It’s an issue that John Piper, my favorite theologian and writer, has written several books on. It’s an issue that I believe exists as the main reason humanity in general rebels from GOD– and why Christians suffer from a lack of commitment to fully follow JESUS.
Today, I did not desire GOD.
Yet, as I read Psalm 95 today, my heart overflowed with perspective— perspective on who GOD is and how crazy I am not to desire HIM every moment of every day:
“For HE is our GOD, and we are the people of HIS pasture, and the sheep of HIS hand” (v. 7).
What if I lived as if this were true? Just let that sink in for a moment.
What if I BELIEVED this with all of my heart AND all of my mind AND all of my soul?
What if the TRUTH in this statement became the beat of my heart and the muscle behind my every step?
GOD, the CREATOR, has chosen me to worship HIM. To live for HIM. HE has given me the privilege of directing my every move. THE PRIVILEGE TO KNOW HIM.
Yet, how easily I forget. I allow the enemy to rob me of living life to the fullest, the way JESUS wants us to.
“The thief comes only to steal and kill and destroy.

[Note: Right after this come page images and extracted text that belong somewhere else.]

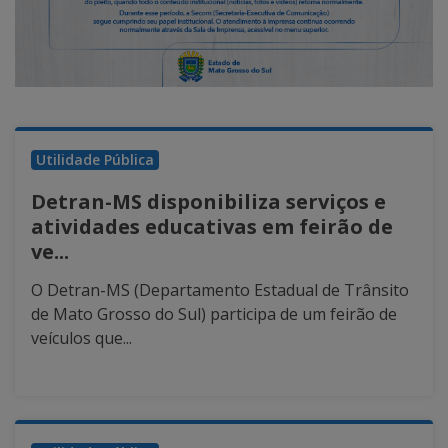
Utilidade Pública
Detran-MS disponibiliza serviços e
atividades educativas em feirão de
ve...
O Detran-MS (Departamento Estadual de Trânsito
de Mato Grosso do Sul) participa de um feirão de
veículos que...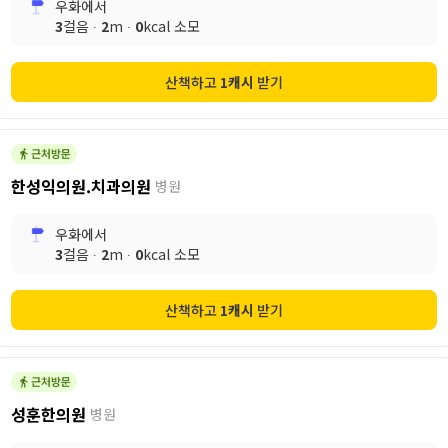
우화
에서
3
걸음 ∙
2
m ∙
0
kcal 소모
산책하고
1
캐시
받기
한성익의원.치과의원
병원
우화
에서
3
걸음 ∙
2
m ∙
0
kcal 소모
산책하고
1
캐시
받기
성훈한의원
병원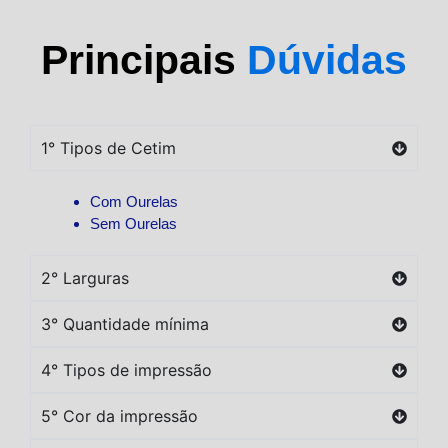
Principais
Dúvidas
1° Tipos de Cetim
Com Ourelas
Sem Ourelas
2° Larguras
3° Quantidade mínima
4° Tipos de impressão
5° Cor da impressão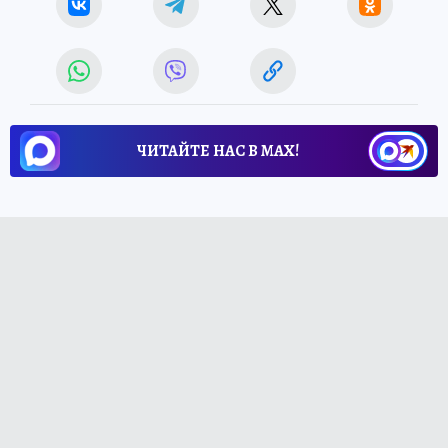
ЧИТАЙТЕ НАС В МАХ!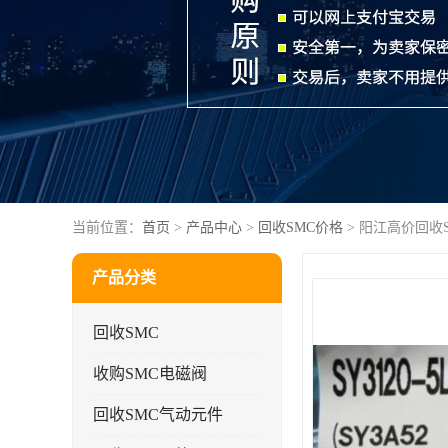
当前位置：
首页
>
产品中心
>
回收SMC价格
> 阳江高价回收S
产品分类
回收SMC
收购SMC电磁阀
回收SMC气动元件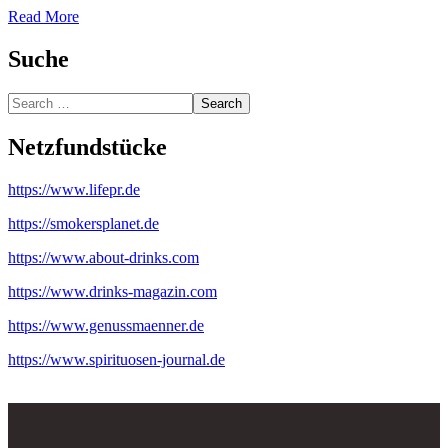
Read More
Suche
Search
Netzfundstücke
https://www.lifepr.de
https://smokersplanet.de
https://www.about-drinks.com
https://www.drinks-magazin.com
https://www.genussmaenner.de
https://www.spirituosen-journal.de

I came that you may HAVE LIFE and have it abundantly.” ~John 10:10
Nothing in life compares to the beauty of “knowing GOD and making HIM known” (YWAM motto). GOD, make the desire to know you deeper be my all. Make it the blood that flows through my veins. The sweat that pours from my face as I play. The very air I breathe.
And, LORD, take me to a new level of commitment to YOU, that I may be able to truly say, “Search my heart and search my soul. There’s nothing else that I want more.”
(Oh, and by the way, I took the picture at the top of the post on the beach in Kenai, AK, on my missions trip this summer. How could we not desire a GOD who created this?!)